Il sacerdote che mi ha introdotto nella Chiesa non ha mai nascosto la verità totale portata nel mondo da Gesù e proprio questo mi ha reso evidente che tale verità era la vera risposta positiva a tutte le mie domande esistenziali. Nel Servo di Dio don Luigi Giussani vi era totale unità tra l’adesione alla verità proclamata dalla Chiesa e l’attenzione ai bisogni di noi giovani studenti. Egli era molto “aperto” proprio perché era molto ortodosso, cioè cattolico e ciò, alla fine, ha provocato la mia conversione. Del resto, questa unità e integralità tra dottrina e pastorale è la caratteristica di tutti i santi, anche quelli contemporanei.
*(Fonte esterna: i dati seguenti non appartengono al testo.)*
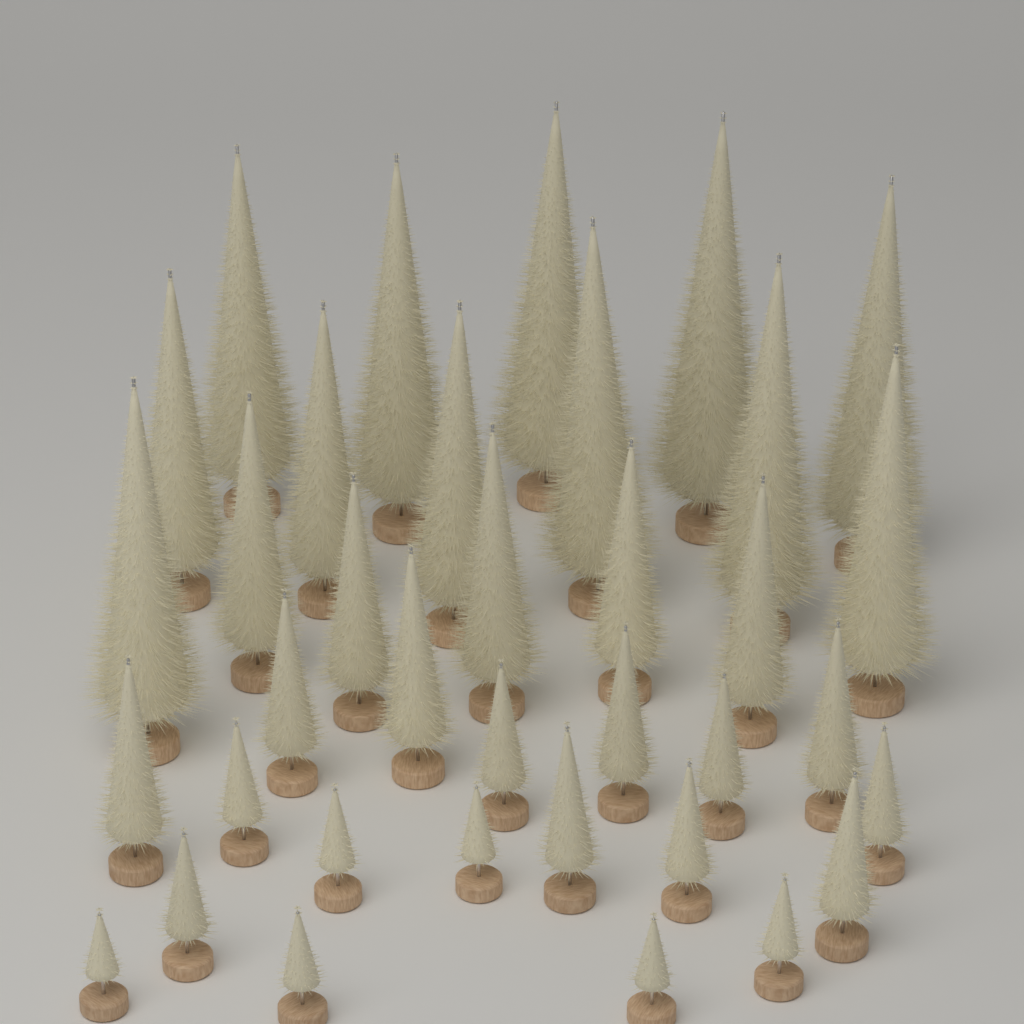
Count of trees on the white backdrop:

Nel suo libro “Perché la Chiesa” (Rizzoli, 2003, pag. 217 e segg.), don Giussani illustra come tutti i “dogmi”, lungi dall’essere una professione astratta agli occhi dell’uomo anche contemporaneo, in realtà costituiscono la migliore risposta ai problemi anche esistenziali dell’uomo di tutti i tempi. Il grande Chesterton, nel suo libro “Perché sono cattolico” (Gribaudi, 1994) afferma di essere entrato nella Chiesa cattolica per il semplice fatto che il “cattolicesimo è vero”, e, per questo, la Chiesa ha il coraggio di affermare la verità senza corromperla, anche di fronte all’incalzare delle “mode” del mondo.

Insomma, il dogma cattolico (cioè la verità) non è una prigione da cui liberarsi, ma, anzi, uno straordinario trampolino di lancio verso la cultura, la carità e la missione con cui rapportarci con il “mondo”. Le comunità cristiane dovrebbero spiegare dovutamente il significato profondo ed eterno della verità cristiana, invece di vergognarsi di essa, perché ritenuta non adatta all’uomo di oggi, finendo così con l’assumere passivamente i criteri del mondo. La Chiesa non può rinunciare alla sua “diversità” rispetto alle mode del momento, peraltro molto ballerine (tipo quella che riguarda le “coppie irregolari”).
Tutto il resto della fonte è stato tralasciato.